Mientras navegaban en el yate espacial sobre el paisaje silencioso y cubierto de ampollas, Bludd y Quentin buscaron algún enclave que de alguna forma hubiera logrado escapar al bombardeo. Allí, donde los cimek y Omnius habían eliminado metódicamente todo vestigio de humanidad, la Armada de la Liga dejó caer las suficientes bombas nucleares para destruir totalmente la superficie: no quedaba nadie con vida. Recorrieron varias veces la órbita terrestre, con la esperanza de encontrar algo que contradijera los informes iniciales, pero la Tierra no era más que una enorme cicatriz carbonizada.
Finalmente, Quentin se apartó del puente.
—Vamos a algún otro sitio donde podamos encontrar un rayo de esperanza.
Algunos dicen que es mejor ser rey en el infierno que siervo en el cielo. Una actitud derrotista.

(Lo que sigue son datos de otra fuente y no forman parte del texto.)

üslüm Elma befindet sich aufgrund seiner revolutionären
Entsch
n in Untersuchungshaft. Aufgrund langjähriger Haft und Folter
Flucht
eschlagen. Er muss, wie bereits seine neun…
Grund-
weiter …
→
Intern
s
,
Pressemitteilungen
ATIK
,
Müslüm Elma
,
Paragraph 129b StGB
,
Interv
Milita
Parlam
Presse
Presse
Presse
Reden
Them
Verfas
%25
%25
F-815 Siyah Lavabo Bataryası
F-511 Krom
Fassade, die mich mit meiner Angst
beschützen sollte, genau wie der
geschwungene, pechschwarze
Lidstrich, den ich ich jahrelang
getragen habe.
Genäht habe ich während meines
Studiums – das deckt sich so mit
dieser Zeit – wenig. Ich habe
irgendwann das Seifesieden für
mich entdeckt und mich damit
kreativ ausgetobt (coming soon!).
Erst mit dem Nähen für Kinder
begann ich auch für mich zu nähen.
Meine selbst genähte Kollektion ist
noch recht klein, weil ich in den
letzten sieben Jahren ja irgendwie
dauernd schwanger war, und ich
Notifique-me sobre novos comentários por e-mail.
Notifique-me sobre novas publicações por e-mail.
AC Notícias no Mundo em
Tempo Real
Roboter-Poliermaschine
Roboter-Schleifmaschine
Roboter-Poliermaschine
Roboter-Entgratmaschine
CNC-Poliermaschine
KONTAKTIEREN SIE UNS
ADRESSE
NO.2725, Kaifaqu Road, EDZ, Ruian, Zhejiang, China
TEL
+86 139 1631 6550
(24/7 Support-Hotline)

Personalmente, mi intención es reinar en todas partes, no solo en el infierno.
G
ENERAL
A
GAMENÓN
,
Nuevas memorias
Había llegado la hora del cambio… en realidad, la hora ya se había pasado hacía mucho. Quizá tenían toda la paciencia del universo, pero diecinueve años era más que suficiente.
Agamenón subió con su enorme forma móvil a lo alto del glaciar azotado por el viento. Una nieve y una brisa abrasivas barrían el terreno irregular, y la luz de las estrellas se reflejaba bajo los cielos amoratados de Hessra. La luz del planetoide helado era tan débil como las perspectivas de los cimek. Hasta la Gran Purga.
Juno subió con dificultad detrás de él, exudando poder y ambición por todo su inmenso cuerpo. Sus patas articuladas subían y bajaban, impulsadas por motores. Los titanes habían vivido tanto tiempo que tendían a olvidar sus objetivos, dejando que los días pasaran. Y ya casi era demasiado tarde.
Él y su compañero amado permanecieron allá arriba, inmunes al frío inhóspito. A su espalda, las torres medio hundidas de la fortaleza de los pensadores parecían un monumento ruinoso a la gloria perdida… a Agamenón le recordaba los excéntricos altares y estatuas que había obligado a sus esclavos a construirle en la Tierra.